He dresses up history and his students like the fit
The students in Chuck Olynyk’s world history class will learn about the Hundred Years’ War by helping him dress for it.
It’s not unusual for their teacher to bound around his room at Roosevelt High School — or the “O-zone,” as it’s known — wearing armor made of aluminum or a puffy tunic as he takes his students on a journey through history.
But even for Olynyk, this day is a little different. For one, he tells his students not to bother taking notes. None of this lesson will show up on a test — it’s “enrichment,” he says. He wants to show them that the uniform of a knight isn’t what they see in the movies: easy to maneuver or even remotely comfortable.
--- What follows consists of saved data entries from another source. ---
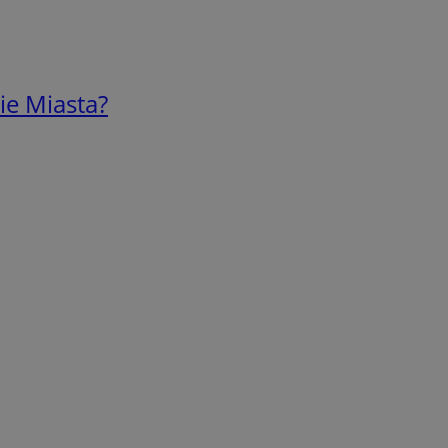
ie Miasta?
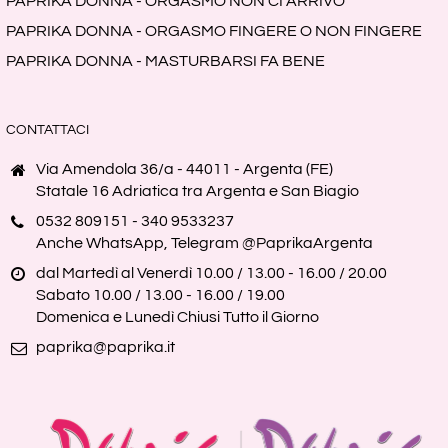
PAPRIKA DONNA - ORGASMO NON CI ARRIVO
PAPRIKA DONNA - ORGASMO FINGERE O NON FINGERE
PAPRIKA DONNA - MASTURBARSI FA BENE
CONTATTACI
Via Amendola 36/a - 44011 - Argenta (FE)
Statale 16 Adriatica tra Argenta e San Biagio
0532 809151 - 340 9533237
Anche WhatsApp, Telegram @PaprikaArgenta
dal Martedì al Venerdì 10.00 / 13.00 - 16.00 / 20.00
Sabato 10.00 / 13.00 - 16.00 / 19.00
Domenica e Lunedì Chiusi Tutto il Giorno
paprika@paprika.it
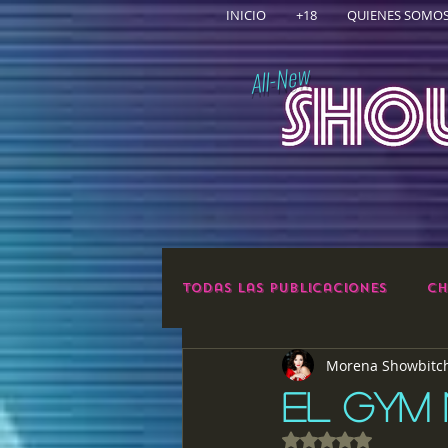
INICIO
+18
QUIENES SOMO
All-New
Todas las publicaciones
Ch
Morena Showbitc
EL GYM
Obtuvo NaN de 5 e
It’s hot, it’s heavy, it’s stinky, and it makes whoever is wearing it walk with the stiff-jointed gait of RoboCop.
He asks for volunteers. A few boys come up and assist him as a couple of girls snicker off to the side.
They put on the coat with chain mail and tie the aluminum plates onto his torso. When it comes to the neck brace, he warns them to be careful — a student in an earlier period put it on so tight it “nearly snapped my head like a zit,” he said. (“I don’t have a neck!” he told them. “We have to pretend I have a neck!”)
Within minutes, they had transformed their teacher into a knight.
Olynyk, a veteran teacher, has amassed a wardrobe spanning ancient Greece to the end of the 19th century. He often spends more than $2,000 a year on his classroom, mostly on the costumes and props central to his lessons. He creates most of them himself, or they’re given to him by friends. The armor plates, for instance, were homemade, and the knight’s helmet was inherited from a friend.
“It’s awkward for me to move in. I have to plan my bathroom breaks,” he said, complaining about the period wear. But he wouldn’t have it any other way. He think it makes a difference, encouraging his students to become engaged with distant times and connect their own lives with history.
Olynyk, in his second year at Roosevelt after many years at Fremont High School, has a theory: 10th grade is about the time a number of students decide if they are going to drop out. He’s betting that if he can get them to like just one class — his — what will stop them from getting involved in another, and maybe just hanging around?
Esteban Lopez, a longtime teacher at Roosevelt and Olynyk’s teaching partner last year, said educators have to find ways to keep their students’ attention. “This is a school that no longer has electives or the fun things,” said Lopez, an 11th-grade English instructor who favors button-down shirts and ties.
Dressing up “is another thing a teacher can do to catch them or try to engage them.”
Olynyk sees himself in his students. Like many of them, he’s the child of immigrants; his Ukrainian parents didn’t speak English well and couldn’t give him all the educational support he needed at home. “I am not willing to let their reading ability or a lack of a language ability stand in the way,” he said.
Students have gravitated toward him. Members of the drill team stow their bags in his room, and students hit him up for fundraisers. He even shows up at football games — dressed, of course, as one of Theodore Roosevelt’s Rough Riders (the school’s nickname).
In the classroom, it appears his concept has worked. Students say his class isn’t as boring as others, and they can venture through history with Olynyk’s costume as a point of reference.
“It’s cool, it grabs your attention,” said Claudia Espinoza. “It makes you actually want to learn, because you see it.”
Griselda Avalos said her favorite was when Olynyk dressed as an old-school gangster, which she thought was for the lesson on medieval times.
But Juan Herrera corrected her. It was the Renaissance.
Al Lewis, principal of the humanities and arts school on the Boyle Heights campus, said Olynyk didn’t come to his job interview in a period costume, but he did show up with a portfolio of photos. Although the costumes are catchy, Lewis has found that Olynyk’s success in reaching students has to do with much more than what he wears.
Beneath the coat of armor and his wicked sense of humor, Lewis said, is a good teacher who cares deeply about his students and whether they learn.
“A suit of armor,” Lewis said, “only gets you so far.”